If you are inclined towards private practice, then we think you should join such firms. You’ll learn practical aspects of “something about everything.” Also, if you are confused about your plans, a mid-sized firm is best. It gives you a certain degree of career flexibility. You are not committed to one future path as opposed to joining a big firm or small firm.
- Diverse work: In small sized firms, there’s a limited number of staff. As such, you get to work in many different areas. This will help you diversify your knowledge. It’s just like in the case of a mid-size firm. But even more diversification if that makes any sense!
- Flexy timings: In small firms, people generally don’t care when you clock in and clock out. All that matters is that you finish the task at hand. Compare this to big firms where you are to come in at set times
- Build networks: You’ll know basically everyone in the firm. Including clients because these firms generally have a local client base. You can leverage this to build your network
- Free time: You’ll probably have more free time than if you work for a bigger firm. You can use this time to pass the CA Final. The reason why we say probably is because it depends on your circumstance!
- Homely atmosphere: The atmosphere is quite homely. You’ll get to build personal relationships with everyone. The routine is quite relaxed, and you won’t travel much. That’s a bonus if you are a homebody!
- No specialisation: You won’t get an in-depth knowledge of any field. You’ll learn a variety of skill sets but specialisation? Forget about it
- Underrated resume: Small sized firms are barely a blip on the radar. If you want to get a job in bigger firms later, your resume will be underrated as compared to others who did their articleship from bigger firms
- Variable work: At times, you won’t get much work. And at other times, specially towards the end of the year or tax time, you’ll get swamped
- Low stipend: In general, you’ll not get paid as much stipend as you would if you joined in bigger firms
Who should go for small firms?
We think that only people who want to join practice after completing your CA should go for small firms. Specially those who want to practice in more diverse areas. And if you’ve built your network well during your articleship, so much better! Also, if you want to plan on doing industrial training later, you might want to think about this option.
How do you register for Articleship?
There is a step by step procedure to register for CA Articleship including how to transfer articleship, etc. Keep in mind that ICAI has considered pretty much every scenario!
City of Articleship
In India, each city has its own advantages and disadvantages. As you are fully aware, the economic situation in the country is quite variable. And because a CA is generally a localised profession, the jobs you’ll encounter are usually local. So, try to do your articleship from a city where there are a lot of businesses. That way, you’ll get the best exposure.
Transfer of Articleship
You can choose to transfer your articleship. Many people join a big firm in their first year, and depending on their experience, transfer to a mid-size firm in their second. And in their third year, they take up industrial training.

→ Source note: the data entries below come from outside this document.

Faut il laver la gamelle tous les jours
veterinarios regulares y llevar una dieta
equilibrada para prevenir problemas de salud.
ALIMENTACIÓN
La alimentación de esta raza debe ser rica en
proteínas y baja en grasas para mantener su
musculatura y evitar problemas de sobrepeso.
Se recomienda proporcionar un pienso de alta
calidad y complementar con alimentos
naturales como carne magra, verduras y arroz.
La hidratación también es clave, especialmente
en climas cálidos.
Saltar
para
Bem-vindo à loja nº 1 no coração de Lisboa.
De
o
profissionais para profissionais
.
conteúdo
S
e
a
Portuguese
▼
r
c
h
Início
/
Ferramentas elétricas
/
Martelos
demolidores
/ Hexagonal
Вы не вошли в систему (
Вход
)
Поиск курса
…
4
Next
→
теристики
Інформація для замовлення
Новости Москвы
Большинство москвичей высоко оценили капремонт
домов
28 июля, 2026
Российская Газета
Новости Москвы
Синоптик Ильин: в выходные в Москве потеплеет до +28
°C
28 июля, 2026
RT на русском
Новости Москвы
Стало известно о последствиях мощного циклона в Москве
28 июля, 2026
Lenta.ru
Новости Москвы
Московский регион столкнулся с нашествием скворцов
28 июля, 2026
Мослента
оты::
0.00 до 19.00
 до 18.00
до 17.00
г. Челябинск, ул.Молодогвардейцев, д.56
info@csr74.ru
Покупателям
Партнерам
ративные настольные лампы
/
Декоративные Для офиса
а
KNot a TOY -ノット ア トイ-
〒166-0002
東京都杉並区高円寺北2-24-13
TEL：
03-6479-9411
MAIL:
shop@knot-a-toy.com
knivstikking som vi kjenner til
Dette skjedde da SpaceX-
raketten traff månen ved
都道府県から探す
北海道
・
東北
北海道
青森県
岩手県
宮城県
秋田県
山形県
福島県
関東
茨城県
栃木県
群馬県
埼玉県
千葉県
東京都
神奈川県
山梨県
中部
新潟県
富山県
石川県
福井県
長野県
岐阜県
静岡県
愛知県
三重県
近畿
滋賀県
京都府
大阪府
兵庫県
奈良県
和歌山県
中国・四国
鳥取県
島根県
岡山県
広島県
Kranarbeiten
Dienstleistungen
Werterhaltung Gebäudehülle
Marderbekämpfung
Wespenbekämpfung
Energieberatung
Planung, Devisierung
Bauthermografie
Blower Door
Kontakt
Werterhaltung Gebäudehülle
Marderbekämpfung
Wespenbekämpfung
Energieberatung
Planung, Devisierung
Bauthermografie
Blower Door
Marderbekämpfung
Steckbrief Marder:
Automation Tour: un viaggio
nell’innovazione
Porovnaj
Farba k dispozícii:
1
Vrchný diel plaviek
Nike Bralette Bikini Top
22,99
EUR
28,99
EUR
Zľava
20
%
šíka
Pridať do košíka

As you can see there’s no one size fits all “right” answer. And you have a lot of options. All serving to confuse you. In the end, it depends on your preferences. Your ability. Your areas of interest.
But if you are still confused about what to do, we suggest the following two paths:
- Join a mid-size firm for the first two years of articleship. Do industrial training in your final year. This will give you a great deal of flexibility for your future. You’ll get a decent stipend, enough time to study, and you could branch out both into practice or employment. You can pick up the specialisation if needed on the job, as it were
- For the first year, work in a big firm. Gain a specialised experience. Then, in your second year, transfer to a mid-size firm that allows industrial training in the 3rd This way you’ll get to see both a corporate and a laid-back culture. You’ll gain a certain degree of specialisation. You’ll also get a decent overview of the domain. Finally, in your third year, your industrial training will help you!
Both paths (a) and (b) are viable. As we said, it all comes down to you.